### Records
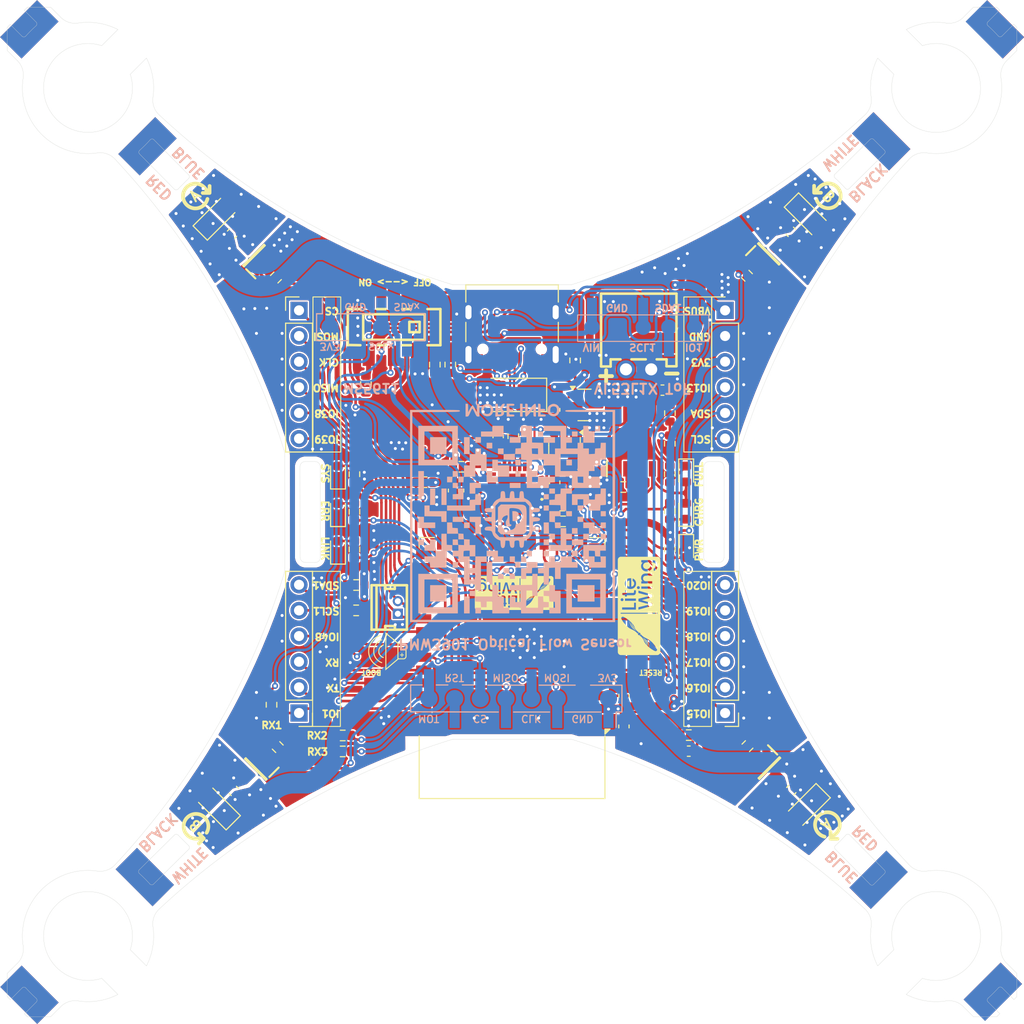
<source format=kicad_pcb>
(kicad_pcb
	(version 20241229)
	(generator "pcbnew")
	(generator_version "9.0")
	(general
		(thickness 1.6)
		(legacy_teardrops no)
	)
	(paper "A4")
	(layers
		(0 "F.Cu" signal)
		(2 "B.Cu" signal)
		(9 "F.Adhes" user "F.Adhesive")
		(11 "B.Adhes" user "B.Adhesive")
		(13 "F.Paste" user)
		(15 "B.Paste" user)
		(5 "F.SilkS" user "F.Silkscreen")
		(7 "B.SilkS" user "B.Silkscreen")
		(1 "F.Mask" user)
		(3 "B.Mask" user)
		(17 "Dwgs.User" user "User.Drawings")
		(19 "Cmts.User" user "User.Comments")
		(21 "Eco1.User" user "User.Eco1")
		(23 "Eco2.User" user "User.Eco2")
		(25 "Edge.Cuts" user)
		(27 "Margin" user)
		(31 "F.CrtYd" user "F.Courtyard")
		(29 "B.CrtYd" user "B.Courtyard")
		(35 "F.Fab" user)
		(33 "B.Fab" user)
		(39 "User.1" user)
		(41 "User.2" user)
		(43 "User.3" user)
		(45 "User.4" user)
		(47 "User.5" user)
		(49 "User.6" user)
		(51 "User.7" user)
		(53 "User.8" user)
		(55 "User.9" user)
	)
	(setup
		(stackup
			(layer "F.SilkS"
				(type "Top Silk Screen")
			)
			(layer "F.Paste"
				(type "Top Solder Paste")
			)
			(layer "F.Mask"
				(type "Top Solder Mask")
				(thickness 0.01)
			)
			(layer "F.Cu"
				(type "copper")
				(thickness 0.035)
			)
			(layer "dielectric 1"
				(type "core")
				(thickness 1.51)
				(material "FR4")
				(epsilon_r 4.5)
				(loss_tangent 0.02)
			)
			(layer "B.Cu"
				(type "copper")
				(thickness 0.035)
			)
			(layer "B.Mask"
				(type "Bottom Solder Mask")
				(thickness 0.01)
			)
			(layer "B.Paste"
				(type "Bottom Solder Paste")
			)
			(layer "B.SilkS"
				(type "Bottom Silk Screen")
			)
			(copper_finish "None")
			(dielectric_constraints no)
		)
		(pad_to_mask_clearance 0)
		(allow_soldermask_bridges_in_footprints no)
		(tenting front back)
		(pcbplotparams
			(layerselection 0x00000000_00000000_55555555_555555f0)
			(plot_on_all_layers_selection 0x00000000_00000000_00000000_00000000)
			(disableapertmacros no)
			(usegerberextensions no)
			(usegerberattributes yes)
			(usegerberadvancedattributes yes)
			(creategerberjobfile yes)
			(dashed_line_dash_ratio 12.000000)
			(dashed_line_gap_ratio 3.000000)
			(svgprecision 4)
			(plotframeref no)
			(mode 1)
			(useauxorigin no)
			(hpglpennumber 1)
			(hpglpenspeed 20)
			(hpglpendiameter 15.000000)
			(pdf_front_fp_property_popups yes)
			(pdf_back_fp_property_popups yes)
			(pdf_metadata yes)
			(pdf_single_document no)
			(dxfpolygonmode yes)
			(dxfimperialunits no)
			(dxfusepcbnewfont yes)
			(psnegative no)
			(psa4output no)
			(plot_black_and_white yes)
			(plotinvisibletext no)
			(sketchpadsonfab no)
			(plotpadnumbers no)
			(hidednponfab no)
			(sketchdnponfab yes)
			(crossoutdnponfab yes)
			(subtractmaskfromsilk no)
			(outputformat 3)
			(mirror no)
			(drillshape 0)
			(scaleselection 1)
			(outputdirectory "")
		)
	)
	(net 0 "")
	(net 1 "GND")
	(net 2 "VBUS")
	(net 3 "Net-(U2-BP)")
	(net 4 "+3V3")
	(net 5 "+BATT")
	(net 6 "/USB D+")
	(net 7 "Net-(U7-REGOUT)")
	(net 8 "Net-(U7-CPOUT)")
	(net 9 "/EN")
	(net 10 "Net-(D2-A)")
	(net 11 "Net-(D3-A)")
	(net 12 "Net-(D4-A)")
	(net 13 "Net-(D5-A)")
	(net 14 "+5V")
	(net 15 "Net-(IC1-PROG)")
	(net 16 "Net-(IC1-~{STDBY})")
	(net 17 "Net-(IC1-~{CHRG})")
	(net 18 "unconnected-(J1-SBU2-PadB8)")
	(net 19 "unconnected-(J1-SBU1-PadA8)")
	(net 20 "Net-(J1-CC2)")
	(net 21 "Net-(J1-CC1)")
	(net 22 "/IO18")
	(net 23 "/IO17")
	(net 24 "/IO16")
	(net 25 "/IO15")
	(net 26 "/SDA")
	(net 27 "/USB D-")
	(net 28 "/SCL")
	(net 29 "/IO21")
	(net 30 "/IO13")
	(net 31 "/IO14")
	(net 32 "/IO48")
	(net 33 "/TX")
	(net 34 "/SCL1")
	(net 35 "/SDA1")
	(net 36 "/RX")
	(net 37 "/IO1")
	(net 38 "/BUZ2")
	(net 39 "/BUZ1")
	(net 40 "unconnected-(U8-IO47-Pad24)")
	(net 41 "/MISO")
	(net 42 "/CLK")
	(net 43 "/MOSI")
	(net 44 "/CS")
	(net 45 "Net-(LED1-A)")
	(net 46 "Net-(LED2-K)")
	(net 47 "Net-(LED3-K)")
	(net 48 "/LED_GREEN")
	(net 49 "/LED_RED")
	(net 50 "/LED_BLUE")
	(net 51 "/LDO_H")
	(net 52 "Net-(U7-AD0)")
	(net 53 "/MPU_INT")
	(net 54 "/IO0")
	(net 55 "/MOT_1")
	(net 56 "/MOT_2")
	(net 57 "/MOT_3")
	(net 58 "/MOT_4")
	(net 59 "LDO_EN")
	(net 60 "/ADC_BAT")
	(net 61 "unconnected-(U7-EP-Pad25)")
	(net 62 "unconnected-(U7-NC_7-Pad16)")
	(net 63 "unconnected-(U7-NC_8-Pad17)")
	(net 64 "unconnected-(U7-NC_3-Pad4)")
	(net 65 "unconnected-(U7-NC_4-Pad5)")
	(net 66 "Net-(J12-Pin_5)")
	(net 67 "/AUXSDA")
	(net 68 "unconnected-(U7-RESV_1-Pad19)")
	(net 69 "unconnected-(U7-NC_2-Pad3)")
	(net 70 "unconnected-(U7-RESV_3-Pad22)")
	(net 71 "unconnected-(U7-NC_5-Pad14)")
	(net 72 "unconnected-(U7-NC_6-Pad15)")
	(net 73 "unconnected-(U7-NC_1-Pad2)")
	(net 74 "unconnected-(U7-RESV_2-Pad21)")
	(net 75 "unconnected-(U8-IO46-Pad16)")
	(net 76 "unconnected-(U8-IO45-Pad26)")
	(net 77 "Net-(LED4-A)")
	(net 78 "Net-(LED5-A)")
	(net 79 "Net-(LED6-A)")
	(net 80 "/AUXSCL")
	(net 81 "Net-(J11-Pin_7)")
	(net 82 "Net-(J11-Pin_8)")
	(net 83 "unconnected-(SW1-Pad6)")
	(net 84 "unconnected-(SW1-Pad5)")
	(footprint "ConnTH1.25MM:CONN-TH_1.25T-2A_1.25T-2A" (layer "F.Cu") (at 136.0615 103.62995 90))
	(footprint "LED_SMD:LED_0603_1608Metric" (layer "F.Cu") (at 130.1355 90.411 90))
	(footprint "Resistor_SMD:R_0603_1608Metric" (layer "F.Cu") (at 130.6035 116.308))
	(footprint "DroneV2:JST_PH_B2B-PH-K_1x02_P2.00mm_Vertical" (layer "F.Cu") (at 179.133199 124.391485 -135))
	(footprint "LOGO" (layer "F.Cu") (at 159.975708 103.457628 90))
	(footprint "Capacitor_SMD:C_0603_1608Metric" (layer "F.Cu") (at 142.3545 94.363 180))
	(footprint "Resistor_SMD:R_0603_1608Metric" (layer "F.Cu") (at 131.7645 97.871 -90))
	(footprint "Resistor_SMD:R_0603_1608Metric" (layer "F.Cu") (at 138.702 91.2245))
	(footprint "3x4x2:Tactile 3x4x2mm TS-A010" (layer "F.Cu") (at 133.5315 113.33 90))
	(footprint "Resistor_SMD:R_0603_1608Metric" (layer "F.Cu") (at 123.5525 113.267 90))
	(footprint "Capacitor_SMD:C_0603_1608Metric" (layer "F.Cu") (at 143.1025 92.049 -90))
	(footprint "Resistor_SMD:R_0603_1608Metric" (layer "F.Cu") (at 163.0015 94.078547 90))
	(footprint "Resistor_SMD:R_0603_1608Metric" (layer "F.Cu") (at 142.3625 89.696 180))
	(footprint "LOGO" (layer "F.Cu") (at 147.569802 102.178833 180))
	(footprint "LED_SMD:LED_0603_1608Metric" (layer "F.Cu") (at 130.1355 97.851 90))
	(footprint "DroneV2:JST_PH_B2B-PH-K_1x02_P2.00mm_Vertical" (layer "F.Cu") (at 117.1415 125.899 135))
	(footprint "Capacitor_SMD:C_0603_1608Metric" (layer "F.Cu") (at 158.4545 115.413 -90))
	(footprint "SI2302DS-T1:SOT95P237X112-3N" (layer "F.Cu") (at 172.812593 68.599907 45))
	(footprint "LED_SMD:LED_0603_1608Metric" (layer "F.Cu") (at 164.6195 97.891 -90))
	(footprint "DroneV2:JST_PH_B2B-PH-K_1x02_P2.00mm_Vertical" (layer "F.Cu") (at 115.546801 63.924515 45))
	(footprint "Resistor_SMD:R_0603_1608Metric" (layer "F.Cu") (at 124.167894 117.458392 -45))
	(footprint "SI2302DS-T1:SOT95P237X112-3N"
		(layer "F.Cu")
		(uuid "31f25c17-57c2-4e9c-b3e2-c645f992a91c")
		(at 121.8145 68.778 135)
		(descr "SOT-23 (TO-236)")
		(tags "MOSFET (N-Channel)")
		(property "Reference" "T4"
			(at -1.03 0.078 315)
			(layer "F.SilkS")
			(hide yes)
			(uuid "803d04d1-3c92-4acb-b280-3920a9927ae3")
			(effects
				(font
					(size 0.3 0.3)
					(thickness 0.254)
				)
			)
... [2357394 chars truncated]
</source>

### What to do
Repeat, exactly as they stand above, the lines from the line with "(hpglpendiameter 15.000000)" to the line with "(hidednponfab no)", both lines included.

### Task output
			(hpglpendiameter 15.000000)
			(pdf_front_fp_property_popups yes)
			(pdf_back_fp_property_popups yes)
			(pdf_metadata yes)
			(pdf_single_document no)
			(dxfpolygonmode yes)
			(dxfimperialunits no)
			(dxfusepcbnewfont yes)
			(psnegative no)
			(psa4output no)
			(plot_black_and_white yes)
			(plotinvisibletext no)
			(sketchpadsonfab no)
			(plotpadnumbers no)
			(hidednponfab no)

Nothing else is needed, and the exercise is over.